Albertsons plans to raise up to $1.9 billion in IPO
Albertsons, one of the biggest supermarket chains in the United States, set the price range for its initial public offering Friday, saying it plans to raise as much as $1.9 billion.
Albertsons expects to sell 65.3 million shares in the offering, pricing its stock at $23 to $26 a share, the Boise company said in a filing with the Securities and Exchange Commission.
The company initially said it planned $1.84 billion in a filing last week.
The offering, first announced in July, paves the way for Albertsons to exit years of ownership by a consortium led by the New York investment firm Cerberus Capital Management and came just months after its owners completed a deal to acquire rival Safeway.
It would become the biggest public company based in Idaho, employing more than eight times as many people worldwide as Boise’s Micron Technology Inc., though fewer in Idaho.
Albertsons said it intended to use the proceeds from the offering to repay debt.

Data shown »

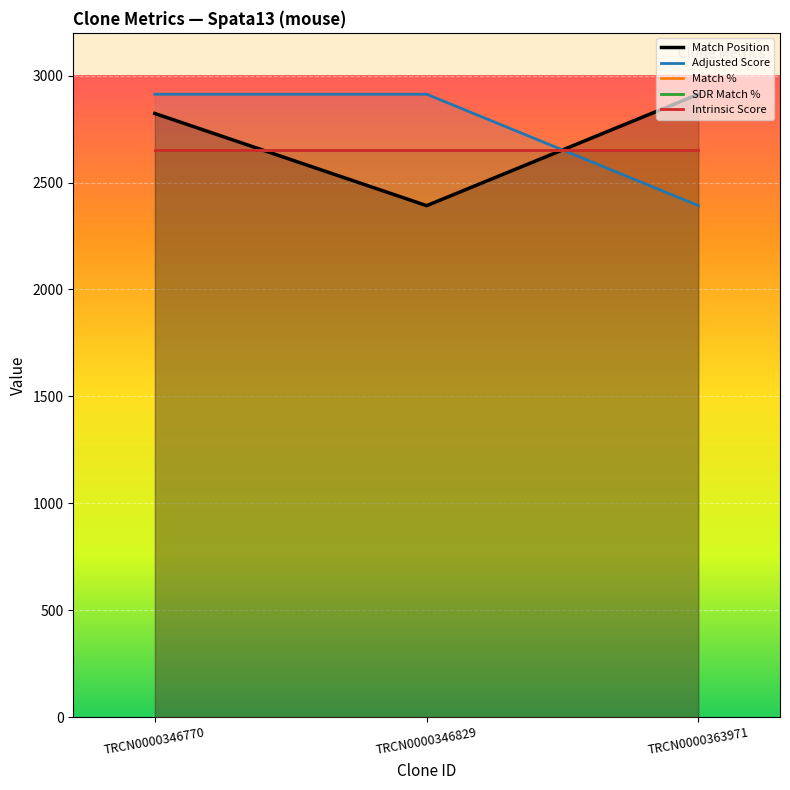

At TRCN0000346770, list the series in order from largest to smallest.

Adjusted Score, Match Position, Match %, SDR Match %, Intrinsic Score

What this exercise asks »
[1] Can you sum up the Albertsons IPO article in two sentences?
[2] Can you write the next part of the Albertsons IPO article, picking up after its last sentence?
You can set the material aside; it isn't needed here.

Per-task answers »
[1] Albertsons, a major U.S. supermarket chain based in Boise, plans to sell 65.3 million shares at $23 to $26 each in an initial public offering that could raise as much as $1.9 billion, up from the $1.84 billion it cited a week earlier. The offering would end years of ownership by a consortium led by Cerberus Capital Management and make Albertsons the biggest public company based in Idaho, and the company intends to use the proceeds to repay debt.

[2]
The company was founded by Joe Albertson with a store at 17th and State streets in 1939. Albertsons Inc. sold itself in 2006 to a group that included Supervalu, CVS and a partnership made up of Cerberus and several real estate firms. The Cerberus group bought several grocery store chains, including Albertsons, from Supervalu in 2013 for about $3 billion.
Cerberus and a group of investors agreed to buy Safeway for more than $9 billion last year and completed the deal in January.
In its most recent fiscal year, which included January to account for the Safeway acquisition, Albertsons reported $27.2 billion in sales and a $1.2 billion loss. By comparison, it reported $20 billion in sales and a $1.7 billion profit in 2013.
The company operates more than 2,200 stores in 33 states under a variety of supermarket brand names, including Albertsons, Jewel-Osco, Safeway, Tom Thumb and Vons. It employs about 265,000 people.
The Idaho Statesman contributed.
This story was originally published October 3, 2015 at 12:38 AM.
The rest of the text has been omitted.